═════ DATASET ENTRIES ═════

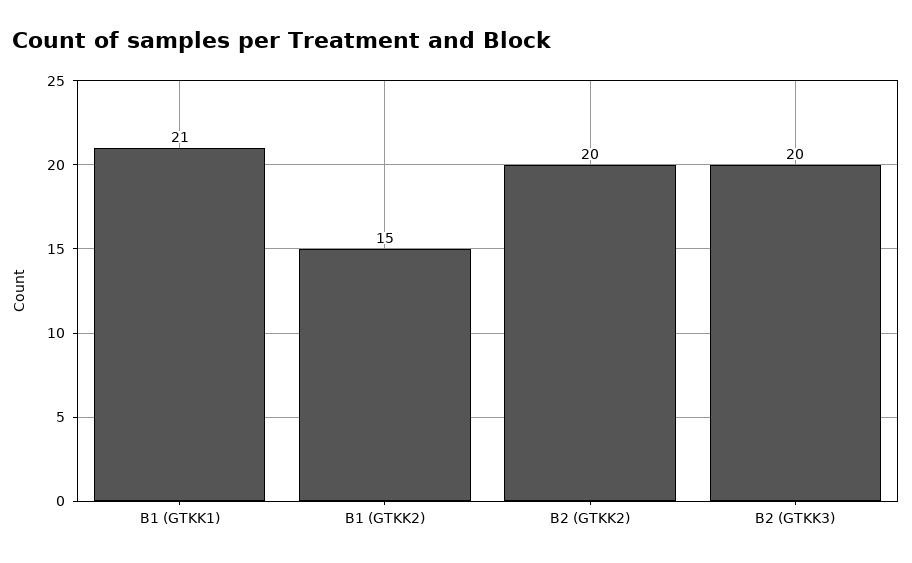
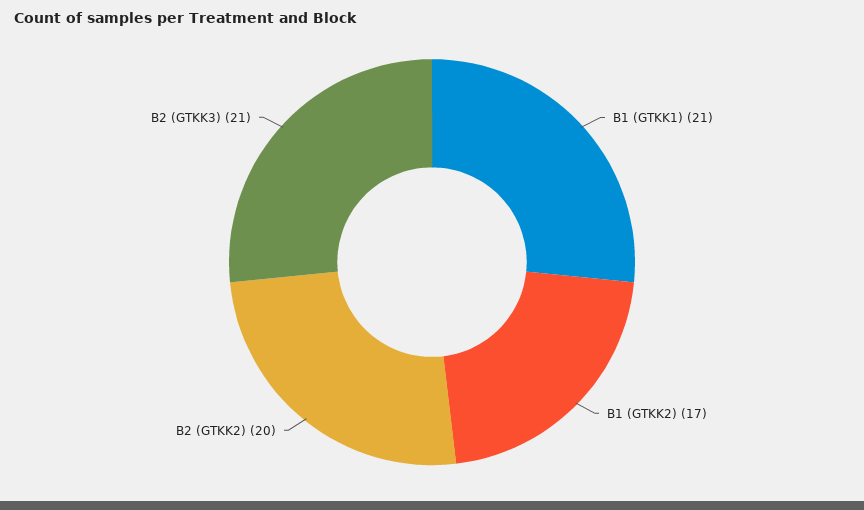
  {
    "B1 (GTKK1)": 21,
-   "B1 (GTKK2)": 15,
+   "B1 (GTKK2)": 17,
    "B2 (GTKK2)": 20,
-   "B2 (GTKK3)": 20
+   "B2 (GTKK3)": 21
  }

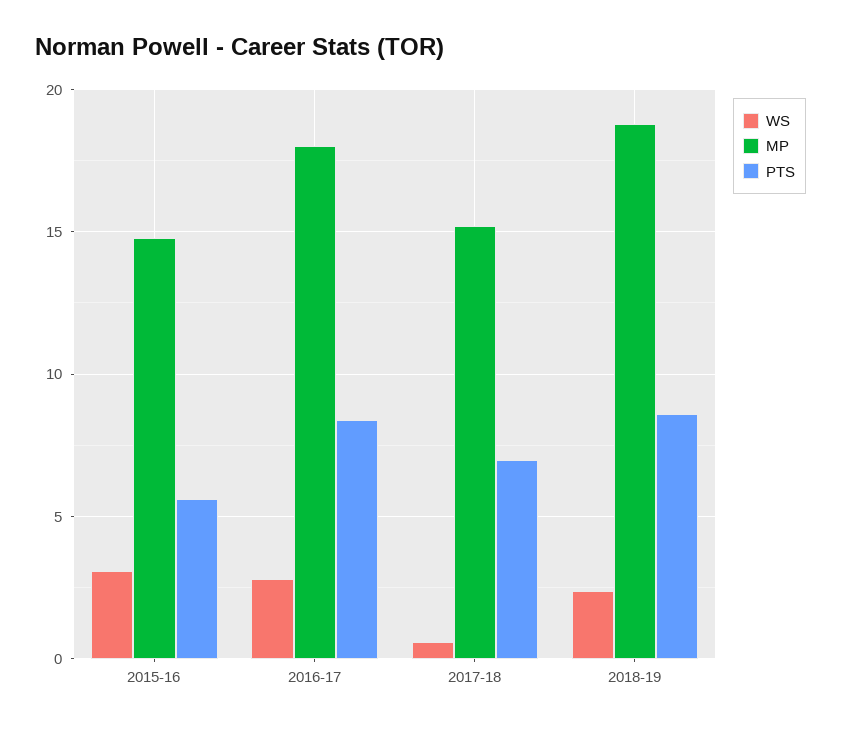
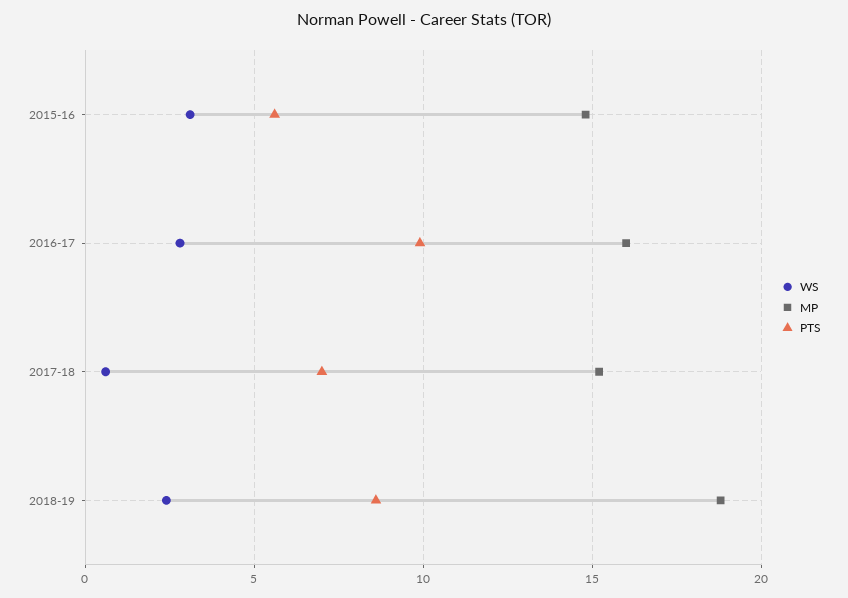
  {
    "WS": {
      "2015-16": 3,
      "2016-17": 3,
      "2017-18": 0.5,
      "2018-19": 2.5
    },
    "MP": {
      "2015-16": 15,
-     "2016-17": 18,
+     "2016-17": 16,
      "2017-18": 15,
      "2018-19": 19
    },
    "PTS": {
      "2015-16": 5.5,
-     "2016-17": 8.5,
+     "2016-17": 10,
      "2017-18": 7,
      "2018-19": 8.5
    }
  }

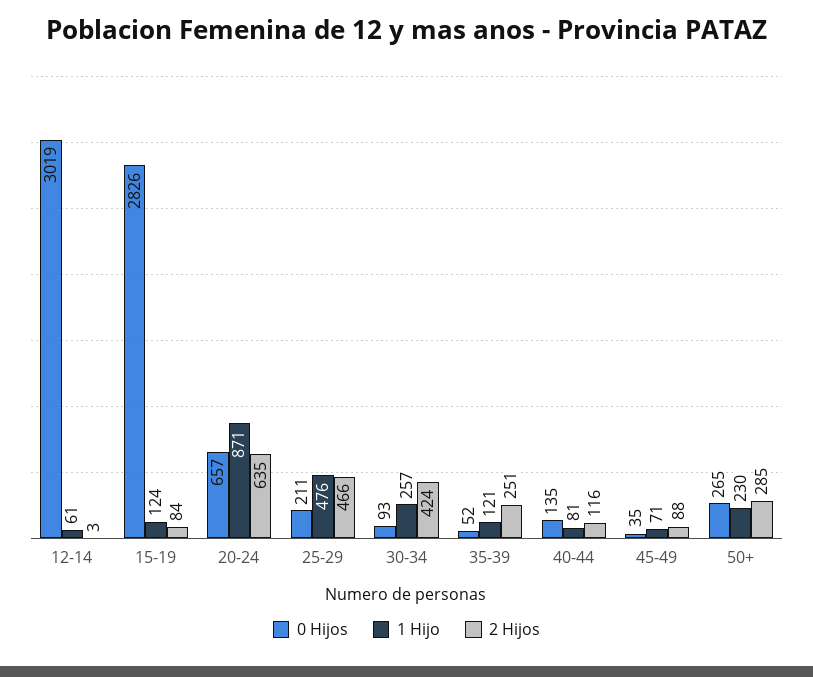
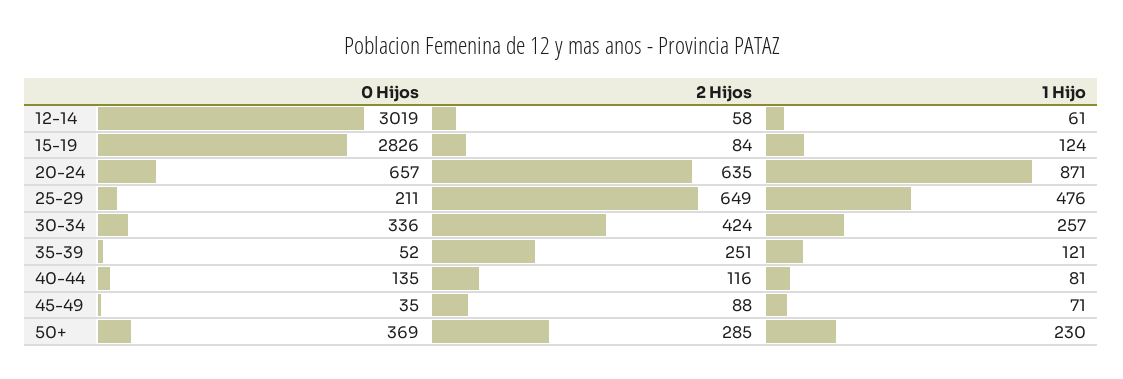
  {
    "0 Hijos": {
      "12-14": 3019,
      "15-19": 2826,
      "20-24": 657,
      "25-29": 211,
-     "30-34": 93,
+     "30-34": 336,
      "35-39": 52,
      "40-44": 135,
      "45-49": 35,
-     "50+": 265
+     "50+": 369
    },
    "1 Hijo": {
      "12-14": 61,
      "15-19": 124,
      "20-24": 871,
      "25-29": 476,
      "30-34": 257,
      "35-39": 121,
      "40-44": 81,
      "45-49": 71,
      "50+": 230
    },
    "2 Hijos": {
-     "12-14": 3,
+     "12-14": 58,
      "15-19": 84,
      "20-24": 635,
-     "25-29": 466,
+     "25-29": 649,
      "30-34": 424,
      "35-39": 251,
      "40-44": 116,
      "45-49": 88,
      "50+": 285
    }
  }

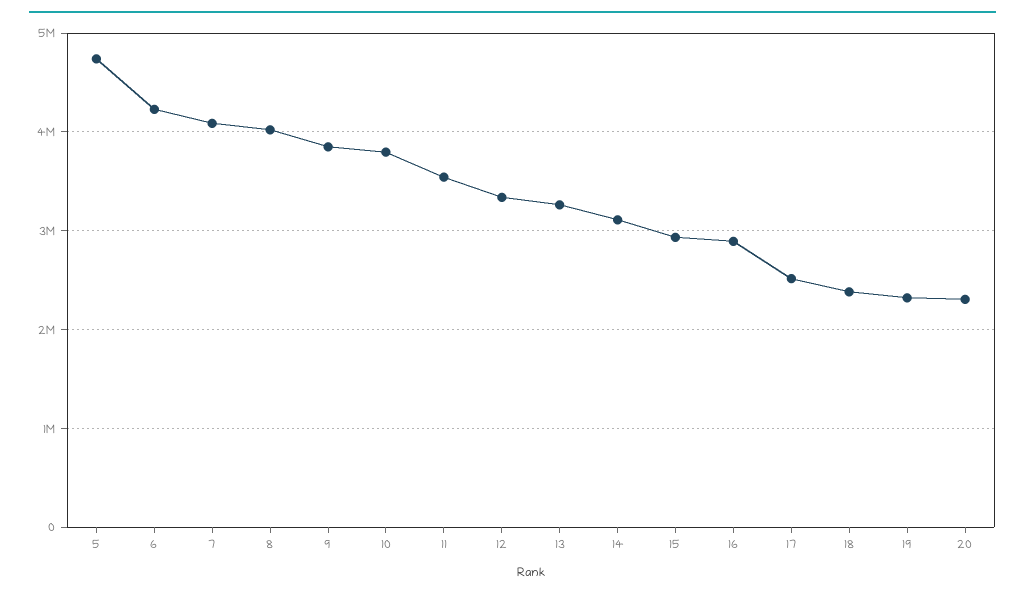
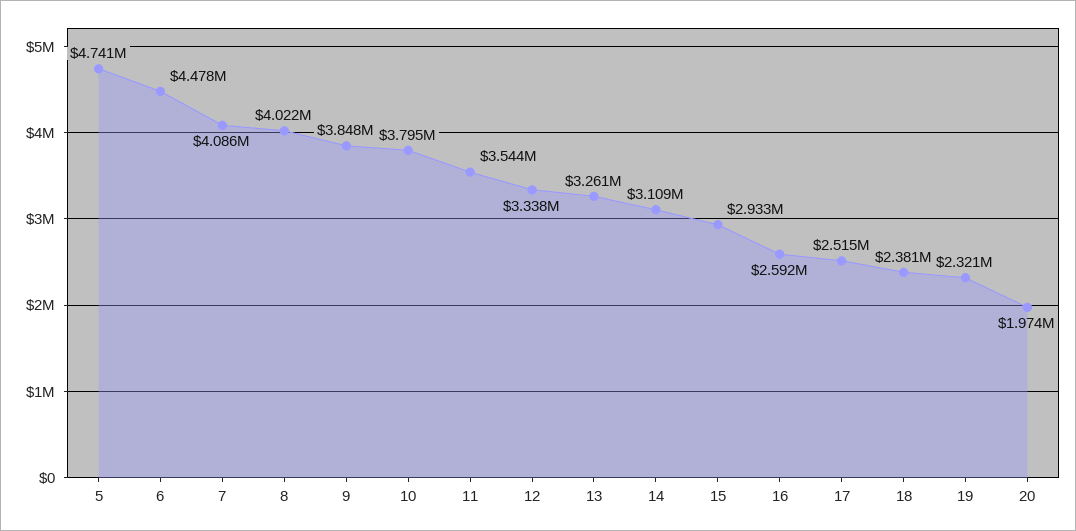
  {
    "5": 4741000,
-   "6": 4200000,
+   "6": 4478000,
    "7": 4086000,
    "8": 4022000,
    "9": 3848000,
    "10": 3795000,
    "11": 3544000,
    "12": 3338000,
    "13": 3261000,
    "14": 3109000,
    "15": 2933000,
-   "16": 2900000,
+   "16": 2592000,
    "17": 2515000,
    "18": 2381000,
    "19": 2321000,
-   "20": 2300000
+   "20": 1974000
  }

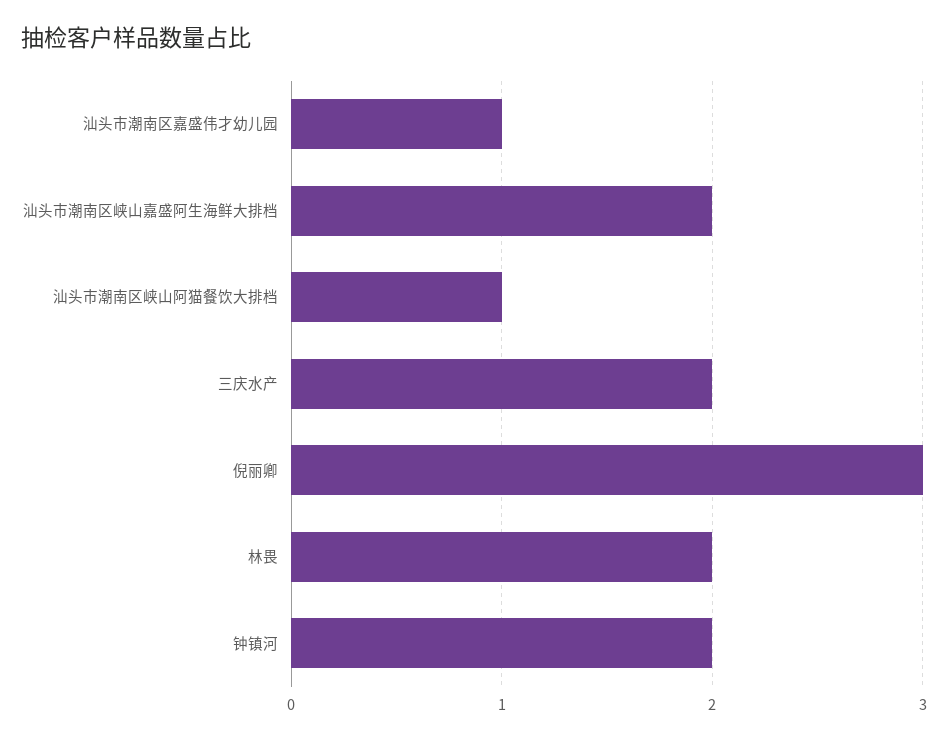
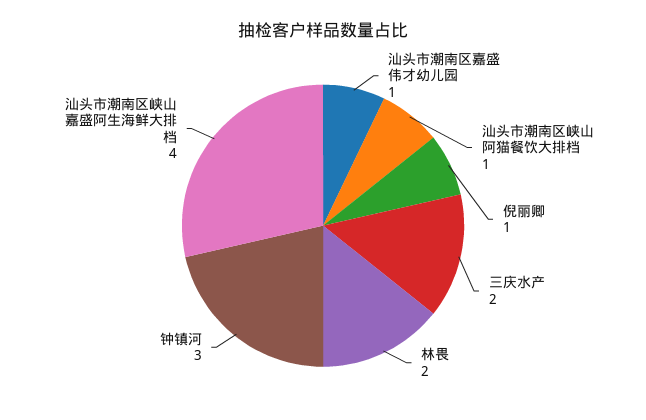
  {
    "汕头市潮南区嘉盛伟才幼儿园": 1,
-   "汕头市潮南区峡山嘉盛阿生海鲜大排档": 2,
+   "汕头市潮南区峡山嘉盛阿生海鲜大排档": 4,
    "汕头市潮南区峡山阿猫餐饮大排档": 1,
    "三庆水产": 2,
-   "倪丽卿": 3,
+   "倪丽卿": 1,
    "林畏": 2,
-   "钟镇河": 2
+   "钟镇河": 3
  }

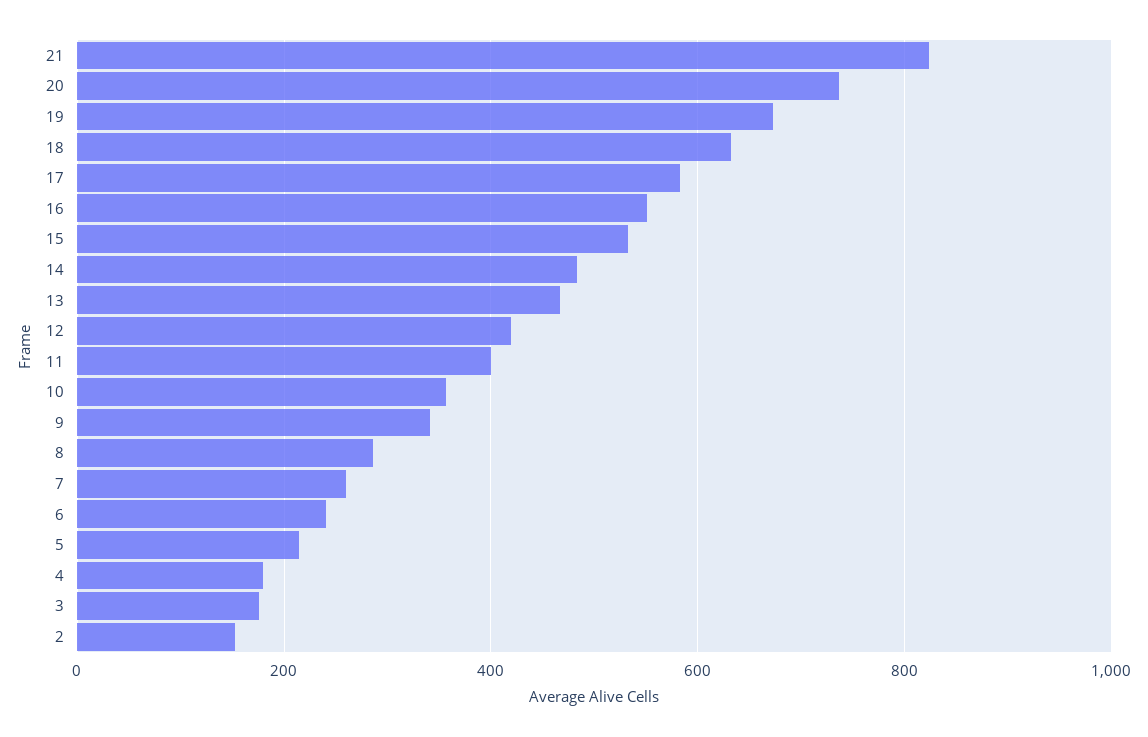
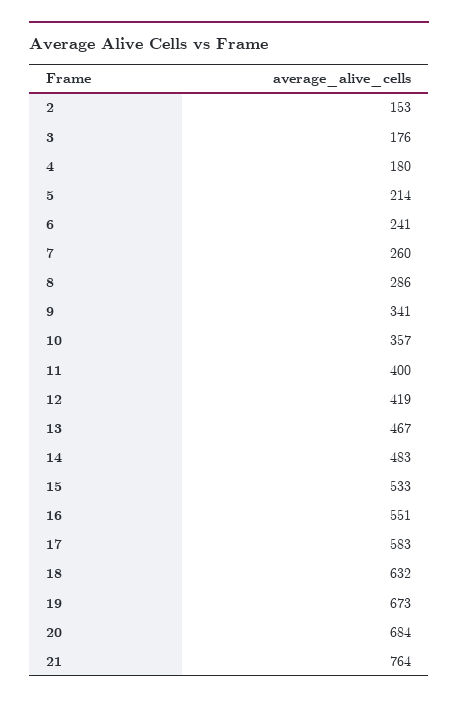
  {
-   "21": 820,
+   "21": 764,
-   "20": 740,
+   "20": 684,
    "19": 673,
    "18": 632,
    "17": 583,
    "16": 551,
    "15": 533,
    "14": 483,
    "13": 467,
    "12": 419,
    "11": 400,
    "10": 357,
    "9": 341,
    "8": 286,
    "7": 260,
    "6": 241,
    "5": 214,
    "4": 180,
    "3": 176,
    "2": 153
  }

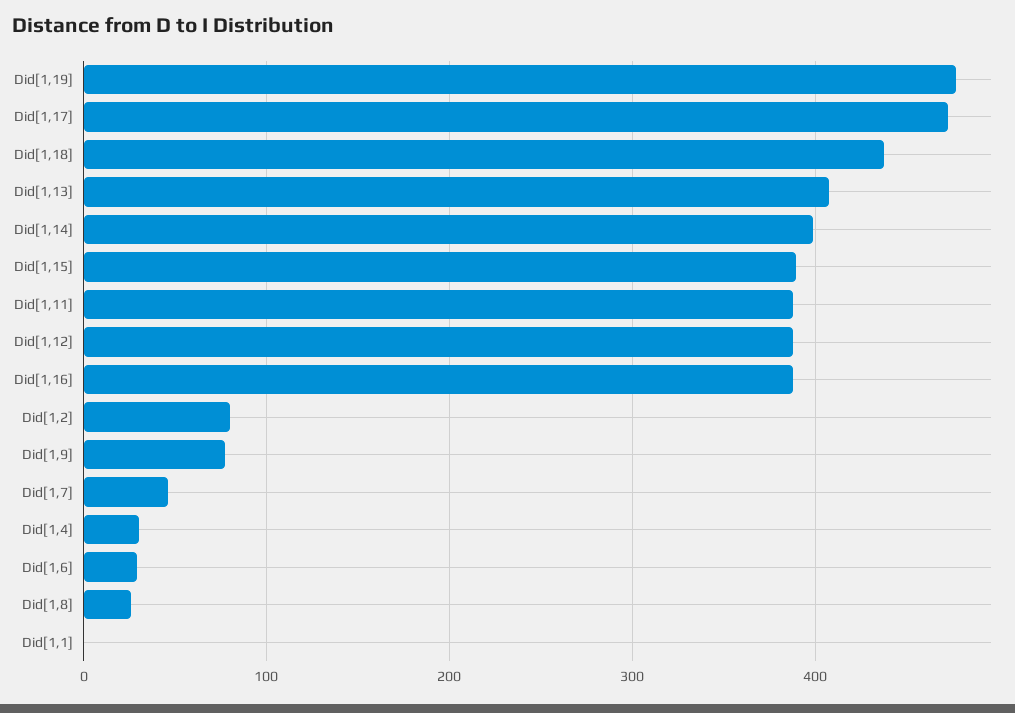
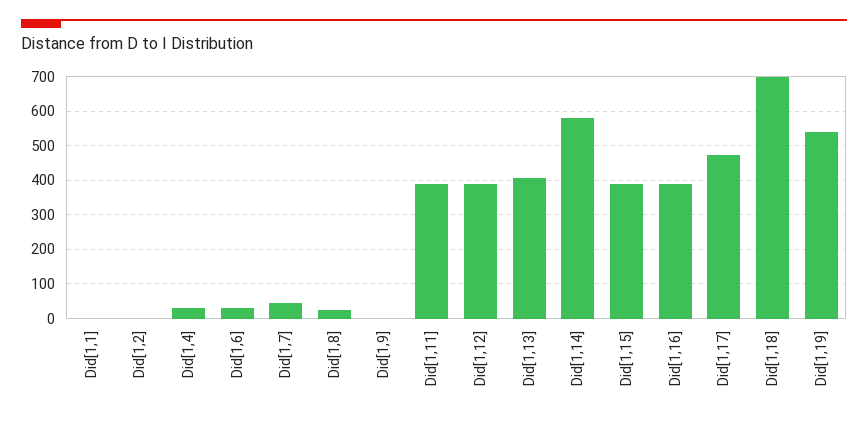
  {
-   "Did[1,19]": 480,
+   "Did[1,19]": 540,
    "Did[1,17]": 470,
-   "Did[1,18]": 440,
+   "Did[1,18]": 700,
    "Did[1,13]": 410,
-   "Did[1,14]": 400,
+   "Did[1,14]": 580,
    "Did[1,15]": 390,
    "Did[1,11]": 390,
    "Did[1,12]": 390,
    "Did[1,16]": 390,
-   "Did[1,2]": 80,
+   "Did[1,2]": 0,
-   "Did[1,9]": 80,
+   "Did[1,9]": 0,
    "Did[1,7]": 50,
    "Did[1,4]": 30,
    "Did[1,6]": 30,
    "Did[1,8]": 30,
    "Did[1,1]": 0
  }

═════

EXERCISE DESCRIPTION: Omit the pictures; print the records above exactly.

RESULT OF THE TASK:
  {
    "B1 (GTKK1)": 21,
-   "B1 (GTKK2)": 15,
+   "B1 (GTKK2)": 17,
    "B2 (GTKK2)": 20,
-   "B2 (GTKK3)": 20
+   "B2 (GTKK3)": 21
  }

  {
    "WS": {
      "2015-16": 3,
      "2016-17": 3,
      "2017-18": 0.5,
      "2018-19": 2.5
    },
    "MP": {
      "2015-16": 15,
-     "2016-17": 18,
+     "2016-17": 16,
      "2017-18": 15,
      "2018-19": 19
    },
    "PTS": {
      "2015-16": 5.5,
-     "2016-17": 8.5,
+     "2016-17": 10,
      "2017-18": 7,
      "2018-19": 8.5
    }
  }

  {
    "0 Hijos": {
      "12-14": 3019,
      "15-19": 2826,
      "20-24": 657,
      "25-29": 211,
-     "30-34": 93,
+     "30-34": 336,
      "35-39": 52,
      "40-44": 135,
      "45-49": 35,
-     "50+": 265
+     "50+": 369
    },
    "1 Hijo": {
      "12-14": 61,
      "15-19": 124,
      "20-24": 871,
      "25-29": 476,
      "30-34": 257,
      "35-39": 121,
      "40-44": 81,
      "45-49": 71,
      "50+": 230
    },
    "2 Hijos": {
-     "12-14": 3,
+     "12-14": 58,
      "15-19": 84,
      "20-24": 635,
-     "25-29": 466,
+     "25-29": 649,
      "30-34": 424,
      "35-39": 251,
      "40-44": 116,
      "45-49": 88,
      "50+": 285
    }
  }

  {
    "5": 4741000,
-   "6": 4200000,
+   "6": 4478000,
    "7": 4086000,
    "8": 4022000,
    "9": 3848000,
    "10": 3795000,
    "11": 3544000,
    "12": 3338000,
    "13": 3261000,
    "14": 3109000,
    "15": 2933000,
-   "16": 2900000,
+   "16": 2592000,
    "17": 2515000,
    "18": 2381000,
    "19": 2321000,
-   "20": 2300000
+   "20": 1974000
  }

  {
    "汕头市潮南区嘉盛伟才幼儿园": 1,
-   "汕头市潮南区峡山嘉盛阿生海鲜大排档": 2,
+   "汕头市潮南区峡山嘉盛阿生海鲜大排档": 4,
    "汕头市潮南区峡山阿猫餐饮大排档": 1,
    "三庆水产": 2,
-   "倪丽卿": 3,
+   "倪丽卿": 1,
    "林畏": 2,
-   "钟镇河": 2
+   "钟镇河": 3
  }

  {
-   "21": 820,
+   "21": 764,
-   "20": 740,
+   "20": 684,
    "19": 673,
    "18": 632,
    "17": 583,
    "16": 551,
    "15": 533,
    "14": 483,
    "13": 467,
    "12": 419,
    "11": 400,
    "10": 357,
    "9": 341,
    "8": 286,
    "7": 260,
    "6": 241,
    "5": 214,
    "4": 180,
    "3": 176,
    "2": 153
  }

  {
-   "Did[1,19]": 480,
+   "Did[1,19]": 540,
    "Did[1,17]": 470,
-   "Did[1,18]": 440,
+   "Did[1,18]": 700,
    "Did[1,13]": 410,
-   "Did[1,14]": 400,
+   "Did[1,14]": 580,
    "Did[1,15]": 390,
    "Did[1,11]": 390,
    "Did[1,12]": 390,
    "Did[1,16]": 390,
-   "Did[1,2]": 80,
+   "Did[1,2]": 0,
-   "Did[1,9]": 80,
+   "Did[1,9]": 0,
    "Did[1,7]": 50,
    "Did[1,4]": 30,
    "Did[1,6]": 30,
    "Did[1,8]": 30,
    "Did[1,1]": 0
  }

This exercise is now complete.